US Pharm. 2017;42(1):HS16-HS20.
ABSTRACT: Neuromuscular blocking agents (NMBAs) play an important role in the management of a large number of hospital patients. The pharmacology of NMBAs is well understood, but the use of these agents can be controversial. NMBAs are common in surgical situations and rapid sequence intubation, but other indications, such as acute respiratory distress syndrome, therapeutic hypothermia, and elevated intracranial pressure, are somewhat divisive. It is essential for pharmacists to be familiar with clinical implications and outcomes associated with the use of NMBAs. In addition, it is important to understand concurrent considerations such as sedation, monitoring, and reversal. Pharmacists in the hospital setting should be familiar with the recently approved novel direct-reversal agent sugammadex (Bridion).
Neuromuscular blocking agents (NMBAs) play an important role in the management of a large number of hospital patients. In addition to their routine use in surgical anesthesia, NMBAs may be valuable in many new and evolving critical care situations. Therefore, it is essential for the hospital pharmacist to become familiar with the clinical implications and outcomes associated with NMBA use and reversal.
Pharmacology
NMBAs exert their pharmacologic effects by modulating signal transmission in skeletal muscle.
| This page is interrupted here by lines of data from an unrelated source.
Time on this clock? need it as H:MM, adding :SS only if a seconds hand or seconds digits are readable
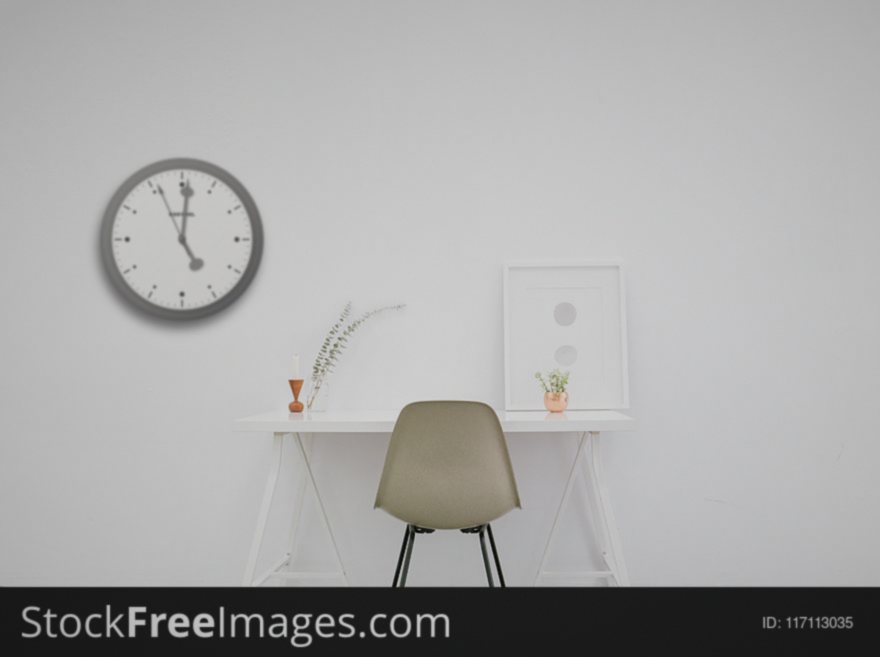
5:00:56
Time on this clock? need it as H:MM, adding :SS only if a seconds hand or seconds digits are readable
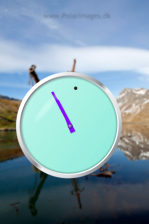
10:54
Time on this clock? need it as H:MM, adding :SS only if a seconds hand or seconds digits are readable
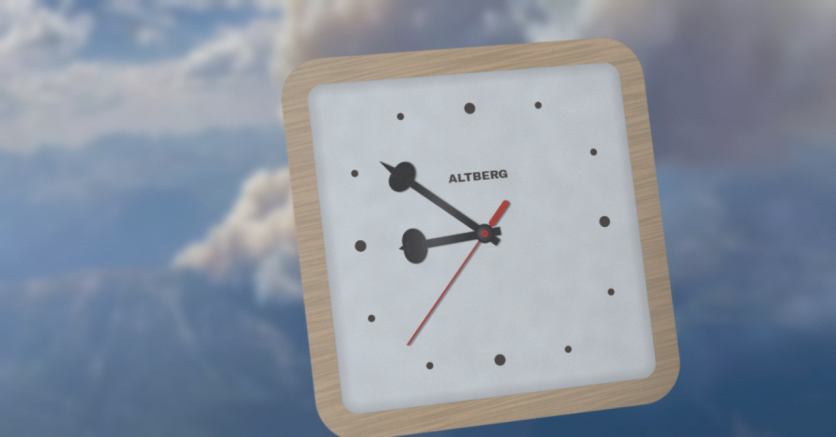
8:51:37
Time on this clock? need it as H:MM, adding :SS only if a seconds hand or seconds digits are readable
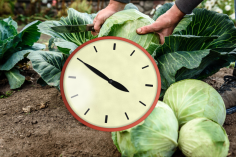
3:50
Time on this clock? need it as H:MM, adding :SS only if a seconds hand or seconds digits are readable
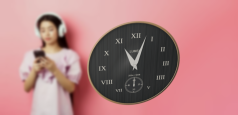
11:03
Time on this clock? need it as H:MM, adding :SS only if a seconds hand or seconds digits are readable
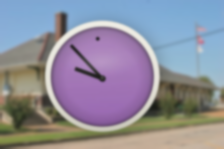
9:54
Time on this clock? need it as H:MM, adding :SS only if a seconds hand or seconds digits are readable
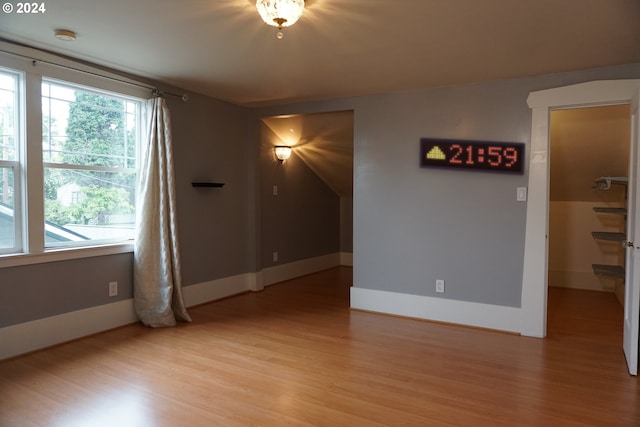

Action potentials (changes in electrical potential associated with the passage of an impulse along the membrane of a muscle or nerve cell) reaching skeletal muscle activates the release of acetylcholine into the motor endplates. Acetylcholine binds to nicotinic receptors at the endplate, resulting in the release of Na+ (sodium) into muscle fibers, which triggers the muscular action potential. Calcium ions are then released into the sarcoplasmic reticulum, provoking the binding of myosin to actin. Myosin will continue to bind and move along actin sites, shortening the sarcomere, as long as calcium is present in the cell. NMBAs work in two ways to block this process.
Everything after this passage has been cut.